Dibben et al (2008) have carried out a useful evaluation of a newly established crisis resolution and home treatment service for older people. However, I am afraid they have made a serious error in the interpretation of their results.

They have compared the six month periods before and after the local crisis resolution and home treatment team (CRHTT) extended its remit to include patients aged over 65 years. A crisis was defined as “an event where admission was being considered”. The main findings are as follows: “In the pre-CRHTT period there were 65 crisis events which resulted in 65 admissions. After the introduction of the CRHTT there were 102 crisis events of which only 70 required admissions. Of these, 66 crisis events led to direct hospital admission while four required admission after a brief period of home treatment.” It is impossible to agree with the conclusion that “overall, the CRHTT reduced admissions by 31%”. There was, in fact, a slight increase in admissions and a substantial increase in proposed admissions after this service was made available.

Dibben and her colleagues briefly allude to the likely cause for this. Crisis resolution and home treatment teams act as extra gatekeepers to inpatient care after other mental health clinicians have made the decision that admission is required. I cannot imagine how any experienced clinician who knows their patients and the local service and who takes pride in their work could find such input from a separate team useful. However, there are times when it could be handy to arrange a bit of extra support for patients whose illness has deteriorated and for distressed people who are experiencing a psychological or social crisis. In those circumstances busy clinicians will simply lower their threshold for the stated intention to admit to hospital and pull in nurses from the crisis team knowing that they will assist the patient in the community for a couple of weeks. Of course, this is not a rational way to use health service resources but it is an inevitable result of the diversion of staff to subspecialist teams with such narrow and largely pointless clinical duties.

The actual data that have been obtained by Dibben and colleagues will be useful in countering recent suggestions from crisis specialists that their services should be expanded to include older adults (Cooper et al 2007).

Earlier correspondence about this paper from Jha and Boskovic (2008) demonstrates that there are psychiatrists who are thinking very clearly about how best to provide effective, efficient and comprehensive mental health care to older people. I urge policy makers to seek advice on service models from Dr Jha and Dr Boskovic and other experienced old age psychiatry clinicians.
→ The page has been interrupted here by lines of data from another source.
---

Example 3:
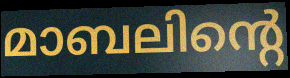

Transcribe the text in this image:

മാബലിന്റെ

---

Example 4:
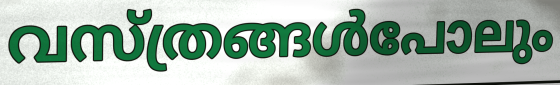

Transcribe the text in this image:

വസ്ത്രങ്ങൾപോലും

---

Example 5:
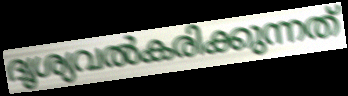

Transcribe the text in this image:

ദൃശ്യവൽകരിക്കുന്നത്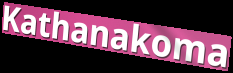
Kathanakoma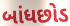
બાંધછોડ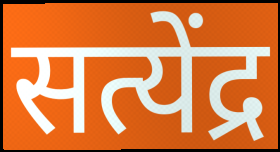
सत्येंद्र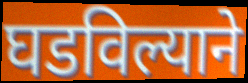
घडविल्याने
They must not repeat the mistakes that have been made with services for working-age adults and foist unnecessary crisis resolution teams on older people with mental disorders.
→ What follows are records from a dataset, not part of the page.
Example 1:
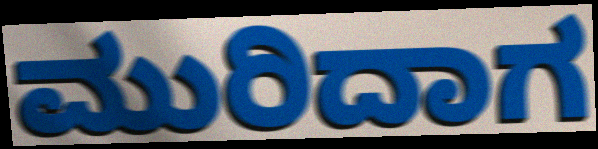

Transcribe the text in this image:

ಮುರಿದಾಗ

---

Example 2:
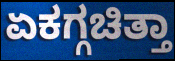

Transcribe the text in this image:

ಏಕಗ್ಗಚಿತ್ತಾ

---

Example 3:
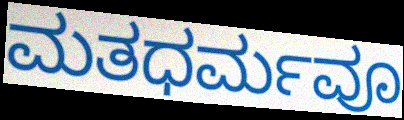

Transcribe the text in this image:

ಮತಧರ್ಮವೂ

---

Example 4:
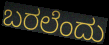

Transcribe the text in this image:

ಬರಲೆಂದು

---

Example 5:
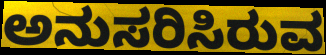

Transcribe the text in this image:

ಅನುಸರಿಸಿರುವ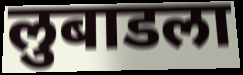
लुबाडला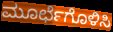
ಮೂರ್ಛೆಗೊಳಿಸಿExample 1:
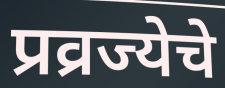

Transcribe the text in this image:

प्रव्रज्येचे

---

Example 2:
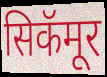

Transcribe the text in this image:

सिकॅमूर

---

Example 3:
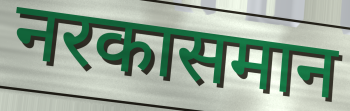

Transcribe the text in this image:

नरकासमान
COOPER, C., REGAN, C., TANDY, A. R., et al (2007) Acute mental health care for older people by crisis resolution teams in England. International Journal of Geriatric Psychiatry, 22, 263 -265.

DIBBEN, C., SAEED, H., KONSTANTINOS S., et al (2008) Crisis resolution and home treatment teams for older people with mental illness. Psychiatric Bulletin, 32, 269-270.

JHA, A., BOSKOVIC, T. (2008) Crisis resolution and home treatment teams for older people. Psychiatric Bulletin, eletters (accessed September 11th 2008).